-- DOCUMENT TEXT follows --
What "close family" means
CIS art 6 alínea e) exempts free transfers between:
Spouse (cônjuge)
Descendants: filhos, netos, bisnetos, etc., across any degree
Ascendants: pais, avós, bisavós, etc., across any degree
Civil partnerships (uniões de facto) of 2+ years recognised under Lei 7/2001 are generally treated as spouses for fiscal purposes. Adopted children are treated as descendants. Step-children are not automatically descendants and need careful structuring if the relationship is intended to qualify for the exemption.
Cross-border inheritance exposure
For Portuguese residents who inherit from abroad, or whose foreign-resident family inherits Portuguese property, three layers can apply simultaneously:
1. Portuguese stamp-duty position (CIS art 1, art 6, Verbas 1.1 and 1.2 TGIS) 2. Home-country estate or inheritance tax (US federal estate tax, UK Inheritance Tax, German Erbschaftsteuer, French droits de succession, Spanish Impuesto de Sucesiones) 3. Tie-breaker via succession-conflict rules (EU Succession Regulation 650/2012 where applicable; bilateral conventions on succession matters)
The genuine planning advantage: if the deceased was domiciled outside Portugal but held Portuguese property, the family-exemption under CIS art 6 e) can mean zero Portuguese tax on the family-line transfer of Portuguese real estate, even where US estate tax or UK IHT applies on the home-country side. This is a meaningful win for US clients with Portuguese real estate where US federal estate tax allows credit for foreign tax paid (and zero is fine).
Forced heirship (succession law, not tax)
Portuguese succession law mandates a reserved share (legítima) for direct family regardless of any foreign will. Spouse, descendants, and ascendants are protected legitimate heirs under Código Civil. Mitigation strategies for Portuguese-resident testators or testators with Portuguese assets include:
A Portuguese-localised will that allocates the disposable share (quota disponível) intentionally
An EU Succession Regulation 650/2012 election to apply the law of the testator's habitual residence at death (where applicable to non-EU citizens through the eligibility tests)
-- DOCUMENT TEXT concluded --
-- GIVEN INFORMATION follows --
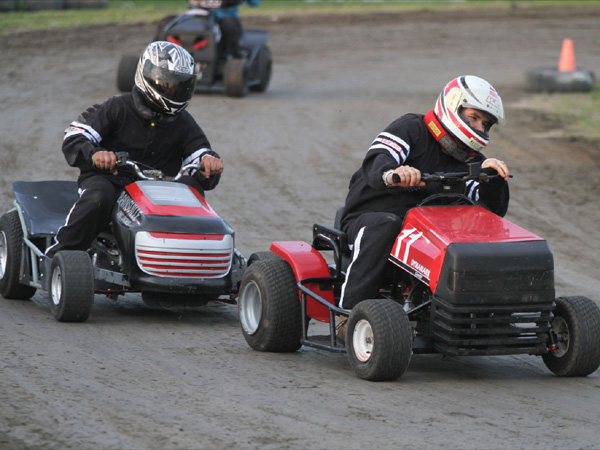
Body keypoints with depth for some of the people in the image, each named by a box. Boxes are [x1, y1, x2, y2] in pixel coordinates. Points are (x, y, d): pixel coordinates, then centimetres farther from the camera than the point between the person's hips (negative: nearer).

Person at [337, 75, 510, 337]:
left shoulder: (469, 161, 13)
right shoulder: (410, 129, -3)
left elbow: (494, 209, 1)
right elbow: (374, 167, -22)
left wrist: (492, 176, -19)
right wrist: (392, 174, -46)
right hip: (369, 215, -4)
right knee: (385, 226, -39)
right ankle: (350, 313, -41)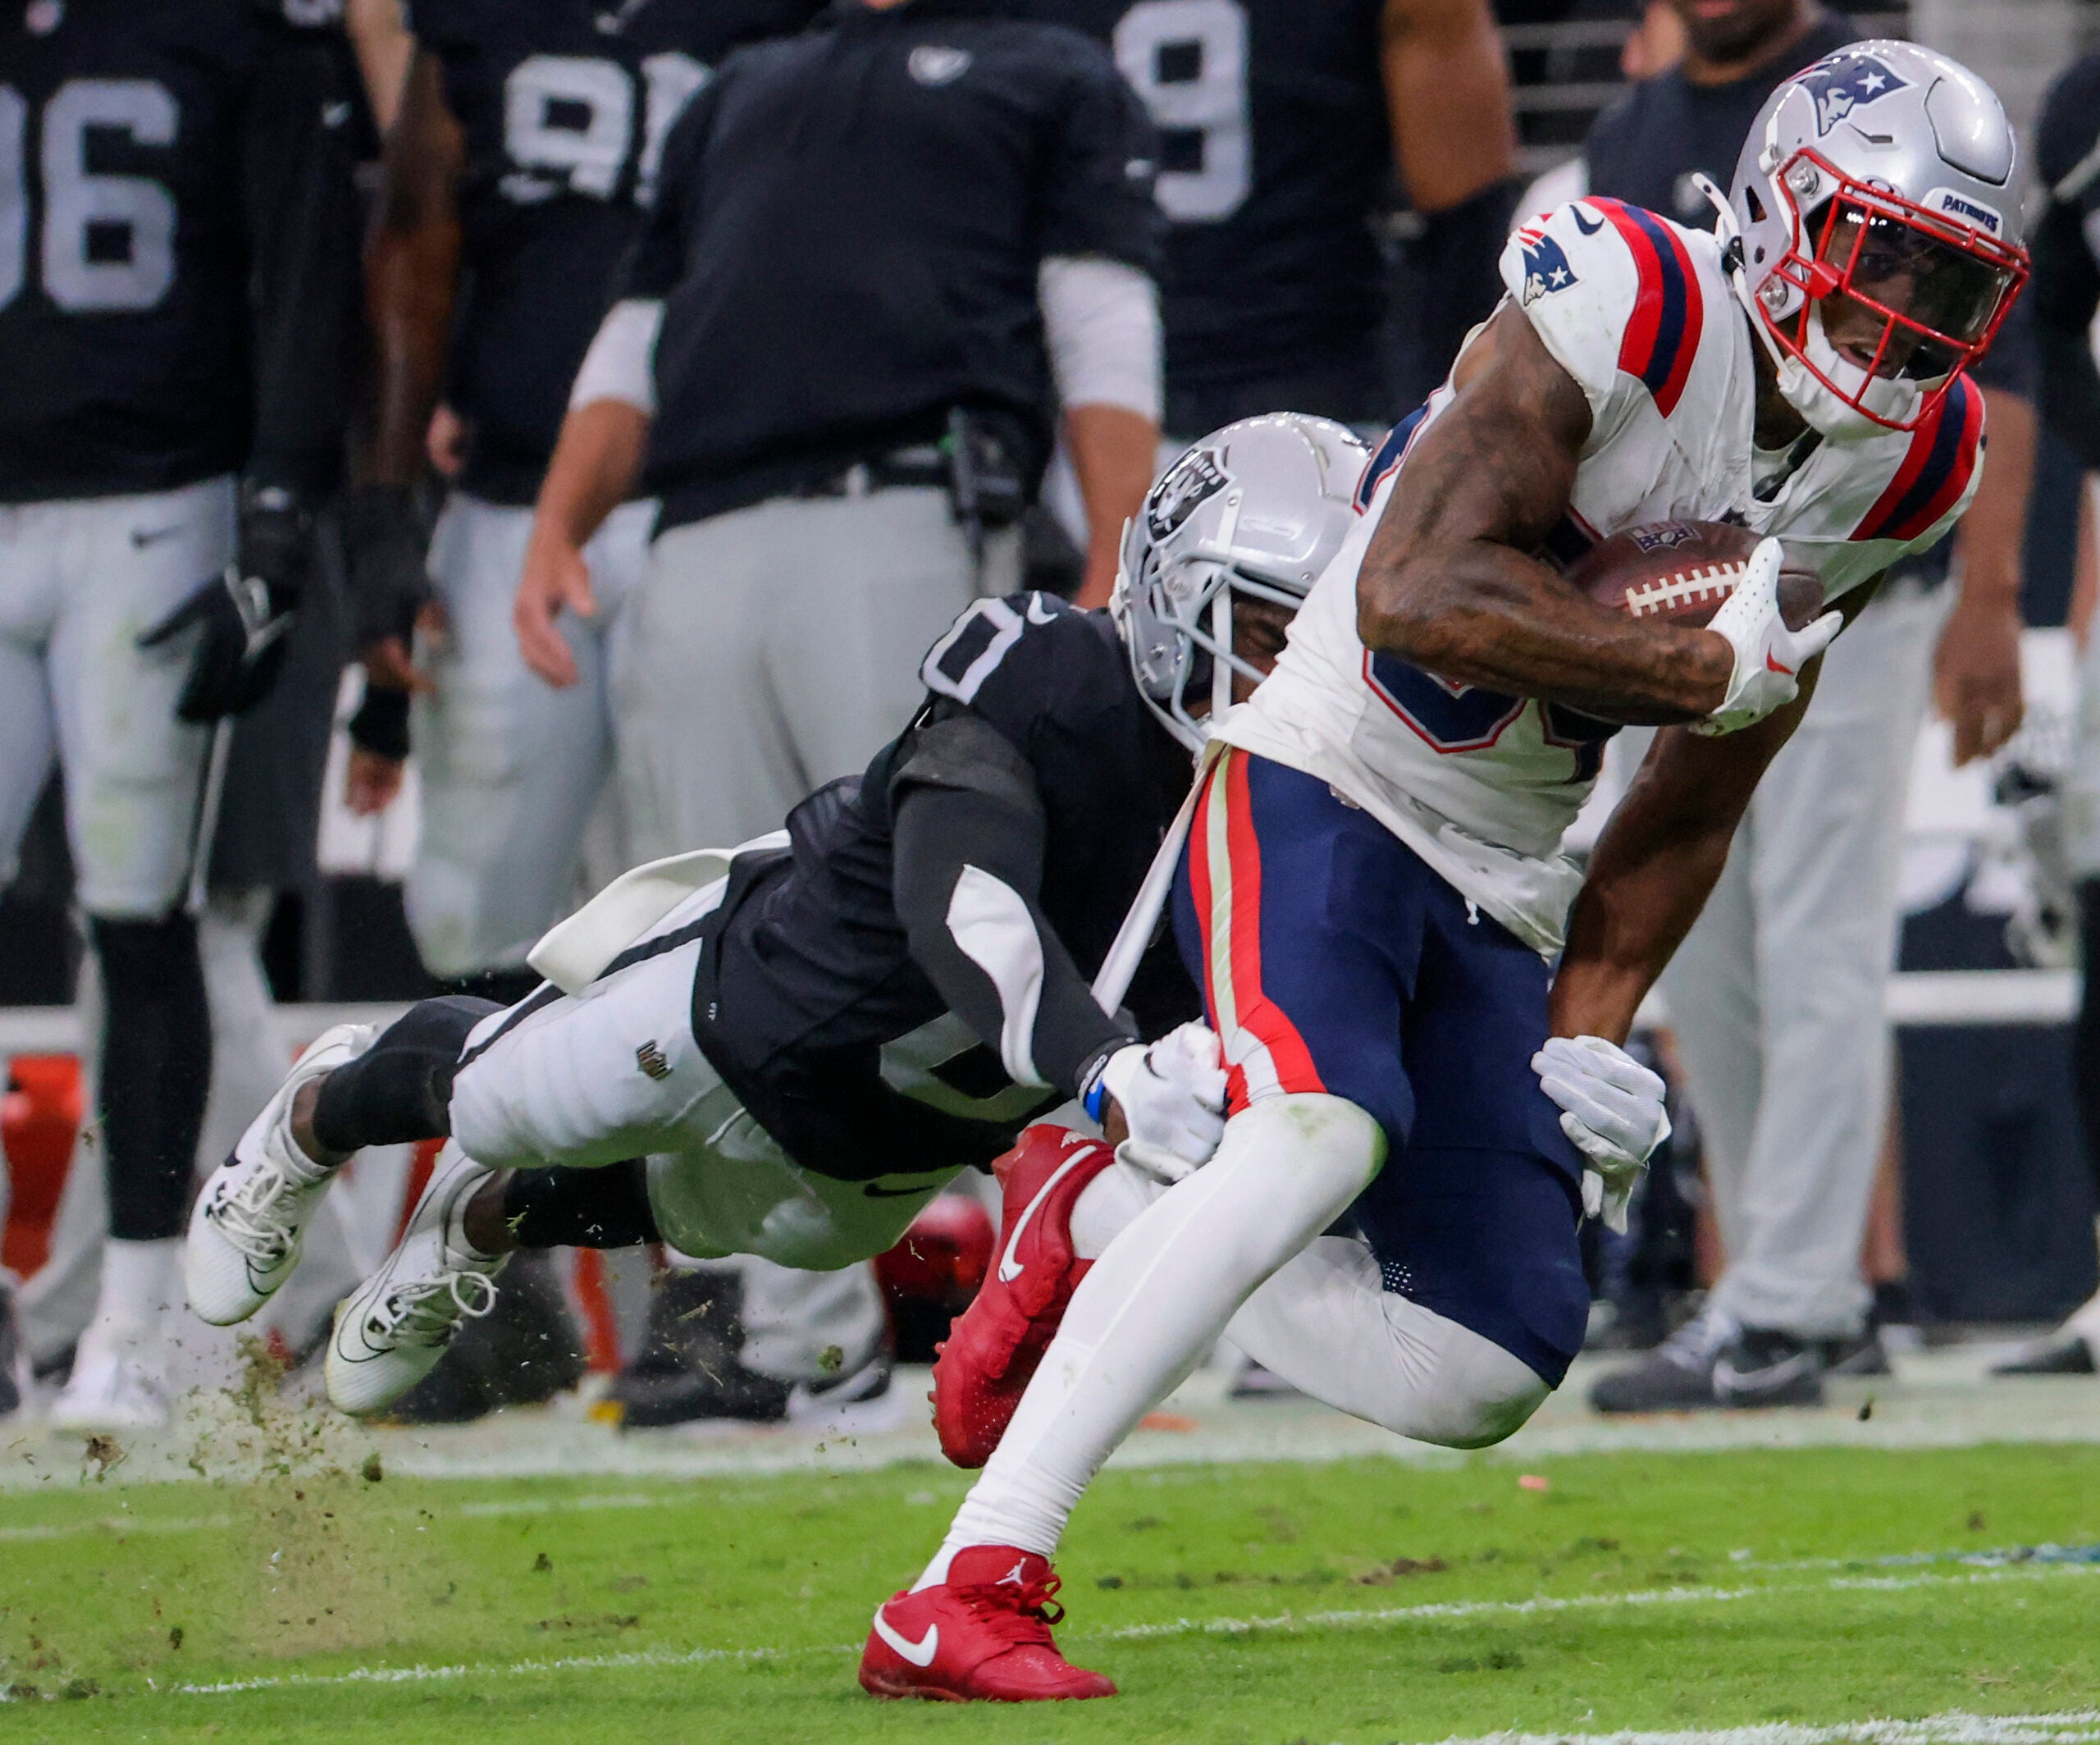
-- GIVEN INFORMATION concluded --
◆ ACTIVITIES
1. From the text on Portuguese inheritance tax above, list every home-country estate or inheritance tax it names.
2. Print the part of the text on Portuguese inheritance tax starting at "Descendants: filhos, netos, bisnetos, etc., across" and ending at "for the exemption.".
3. Translate this sentence from the text on Portuguese inheritance tax into Spanish: "Adopted children are treated as descendants."

◆ RESPONSES BY ITEM NUMBER
1.
- US federal estate tax
- UK Inheritance Tax
- German Erbschaftsteuer
- French droits de succession
- Spanish Impuesto de Sucesiones

2.
Descendants: filhos, netos, bisnetos, etc., across any degree
Ascendants: pais, avós, bisavós, etc., across any degree
Civil partnerships (uniões de facto) of 2+ years recognised under Lei 7/2001 are generally treated as spouses for fiscal purposes. Adopted children are treated as descendants. Step-children are not automatically descendants and need careful structuring if the relationship is intended to qualify for the exemption.

3. Los hijos adoptados reciben el trato de descendientes.